If Messi goes on to have a fine tournament, it will be easy to look back at this goal as the catalyst. In the first half, well shackled by the Bosnia-Herzegovina defence and with his strike partner, Sergio Aguero, isolated in a 5-3-2 formation -- one that Argentina have used before but clearly weren't happy with on Sunday in Rio -- Messi couldn't do much. He didn't get on the ball enough, and when he did, he lost it. He looked like a man under ... well, frankly, under the pressure he was under. It's perhaps a mark of his self-confidence that he doesn't play like that more often.
The halftime changes transformed the match. When I saw Gonzalo Higuain and Fernando Gago hadn't been named starters, I assumed neither were fully fit. That they both came on at the break suggests that might not have been the case, though perhaps Alejandro Sabella didn't feel either of them were fully up to 90 minutes.
Whatever the reason, the changes had dual effects, both of which were based around Messi. Higuain's introduction to the attack gave Argentina a focal point and opened space for Messi and Aguero, while Gago (replacing Maxi Rodriguez in midfield) played closer to Javier Mascherano and made their middle tougher to get through than in the first half. It also introduced Gago's passing into the mix -- important because no one gets the ball to Messi quite as well as Gago.
The changes also helped Mascherano, of course, who'd looked all alone in midfield at times during Bosnian attacks in the first half. The only Argentine who really did himself justice right though the game was goalkeeper Sergio Romero; although, given that he unfortunately let the ball through his legs for the late consolation goal, he can't be praised wholeheartedly. Still, some decent saves in both halves were the best comfort his teammates had at the break.

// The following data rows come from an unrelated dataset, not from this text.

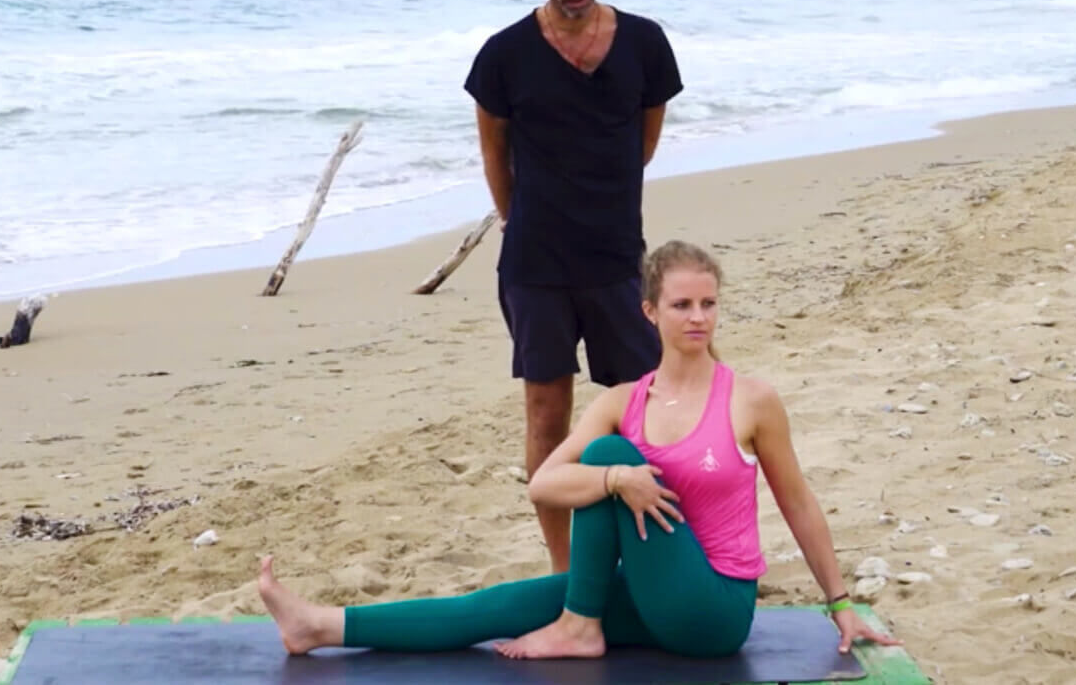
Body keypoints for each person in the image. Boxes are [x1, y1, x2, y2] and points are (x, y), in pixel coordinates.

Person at [257, 240, 903, 660]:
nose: (698, 317)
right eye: (682, 304)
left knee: (601, 461)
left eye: (709, 303)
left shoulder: (750, 400)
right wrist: (622, 480)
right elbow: (542, 484)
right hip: (651, 592)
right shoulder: (624, 399)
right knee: (503, 605)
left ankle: (580, 626)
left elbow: (798, 502)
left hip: (714, 609)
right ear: (650, 312)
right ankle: (319, 626)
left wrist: (840, 604)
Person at [464, 0, 684, 573]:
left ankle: (656, 555)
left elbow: (644, 142)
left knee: (649, 405)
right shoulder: (503, 55)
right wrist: (522, 216)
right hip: (534, 263)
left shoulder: (645, 43)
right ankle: (566, 571)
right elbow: (494, 156)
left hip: (617, 257)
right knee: (545, 413)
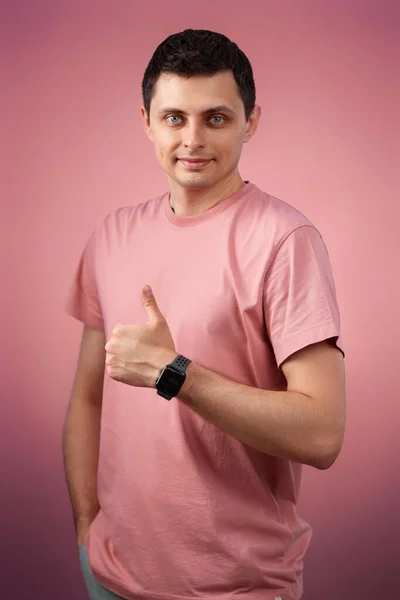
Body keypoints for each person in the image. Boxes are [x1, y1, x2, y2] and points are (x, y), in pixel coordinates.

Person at [63, 28, 346, 600]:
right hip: (111, 577)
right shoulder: (113, 234)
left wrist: (176, 373)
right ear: (146, 120)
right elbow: (88, 397)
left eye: (216, 118)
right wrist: (86, 529)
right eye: (174, 118)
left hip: (235, 587)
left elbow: (323, 434)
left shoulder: (285, 240)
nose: (192, 139)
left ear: (251, 121)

The other big positive -- apart from the three points -- is that Sabella realised his plan wasn't working and was able to make the changes to get a much better showing out of his team in the second half. In their postmatch interviews, none of the players was pretending the first half had been acceptable, yet the win is theirs and Messi might just have a psychologically important goal. For now, Argentina will take that.